NF-κBデコイオリゴDNAは慢性椎間板性腰痛症を対象とした第2相臨床試験の結果が2026年前半にも判明する見通し

3. NF-κBデコイオリゴDNA
NF-κBデコイオリゴDNA(開発コード:AMG0103)は、人工核酸により遺伝子の働きを制御する「核酸医薬」の一種で、生体内で免疫・炎症反応を担う転写因子となるタンパク質(NF-κB)に対する特異的な阻害剤である。NF-κBがゲノムの特定の配列領域(炎症を引き起こすゲノム)に結合し、スイッチが入ることで痛みなどの炎症の原因となるタンパク質が生成されるが、NF-κBデコイオリゴDNAを体内に入れることで、炎症を引き起こすゲノムとNF-κBが結合しにくくなり、炎症の原因となるタンパク質の生成を抑制する。

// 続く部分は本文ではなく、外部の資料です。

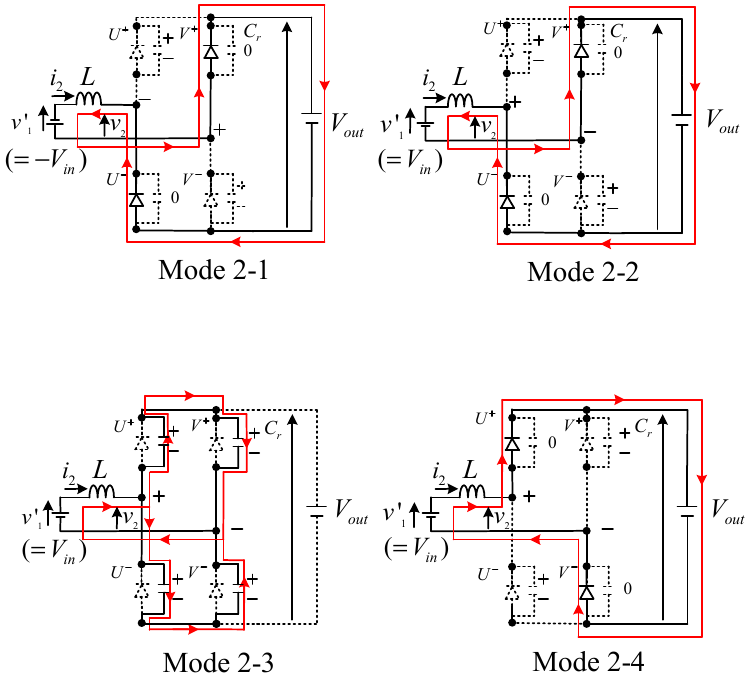
Figure 6. Commutations of the secondary diode rectifier circuit.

2023年3月に塩野義製薬と国内第2相臨床試験への協力に関する契約を締結(開発費の一部を負担)し、同年10月から第2相臨床試験を開始した。予定症例数を92例※とし、最初の2例で最大投与量となる20mgの安全性試験を実施、安全性及び忍容性が確認されたことを受け、10mg群、20mg群、プラセボ群の3群(各30例、単回投与)に分類した比較試験を実施する。観察期間は12ヶ月間で、有効性については「痛み」の指標となるNRSスコアの変化で評価する。20ヶ所の医療機関で実施し、2025年内にも被験者登録が完了する見込みとなっている。順調に進めば2026年前半に臨床試験の結果が発表される見通しだ。結果が良好だった場合にはライセンスアウトする意向だが、塩野義製薬との協議次第となる。

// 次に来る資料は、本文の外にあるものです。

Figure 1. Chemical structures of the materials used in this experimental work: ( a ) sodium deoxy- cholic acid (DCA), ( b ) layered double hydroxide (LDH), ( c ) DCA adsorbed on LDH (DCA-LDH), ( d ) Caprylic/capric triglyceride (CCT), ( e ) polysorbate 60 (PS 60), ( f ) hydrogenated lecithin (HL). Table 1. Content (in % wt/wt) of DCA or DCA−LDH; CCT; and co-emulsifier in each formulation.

※ 対象者は18〜75歳で3ヶ月以上持続する腰痛を有し、腰痛のNRSスコア(自己申告による痛みの指標)が臀部痛や下肢痛のNRSスコアよりも大きく、腰痛に対する保存的治療で効果が不十分な患者とする。スクリーニング時点の腰痛のNRSスコアは4〜9の患者(中等度から強い痛み)で、かつ、投与実施日当日及び前日のNRSスコアが4〜9の患者。

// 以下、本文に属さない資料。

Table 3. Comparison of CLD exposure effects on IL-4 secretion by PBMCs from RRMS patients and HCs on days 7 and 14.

国内の臨床試験に先駆けて米国で実施した後期第1相臨床試験(プラセボ対照無作為化二重盲検試験、25症例、観察期間12ヶ月)の結果は、安全性及び忍容性に問題がなかったほか、有効性においても投与量3群(0.3mg、3.0mg、10.0mg)のうち最大投与量群において投与後早期に腰痛が大幅軽減し、腰痛の軽減も12ヶ月後まで継続したことが確認された。治験担当医師からも「AMG0103は素晴らしい安全性プロファイルを有し、12ヶ月にわたり腰痛を有意に軽減しており、慢性椎間板性腰痛症に苦しむ患者に対して画期的治療薬となる可能性があると考えています。さらに、腰痛の軽減に加えて、椎間板の高さを回復させる可能性が示唆されたことは注目に値します」とのコメントが得られた。慢性椎間板性腰痛症に関しては、一般療法としてステロイド注射が行われるケースが多いが、同治療薬との比較においても同等以上の効果が得られたようだ。ステロイド注射が一時的な対処療法であるのに対してAMG0103は炎症を抑制する効果があるほか、椎間板の高さも回復することで腰痛の症状が長期にわたって改善したものと考えられる。

慢性椎間板性腰痛症で苦しむ患者に対しては、現在内服・外用薬治療など対処療法が主に行われている。AMG0103は単回投与で長期間の効果持続が見込まれるため、患者のQOL向上にも貢献する。開発に成功すれば、慢性椎間板性腰痛症に使用される世界初の核酸医薬品となる可能性があり、2026年前半にも発表される臨床試験の結果が注目される。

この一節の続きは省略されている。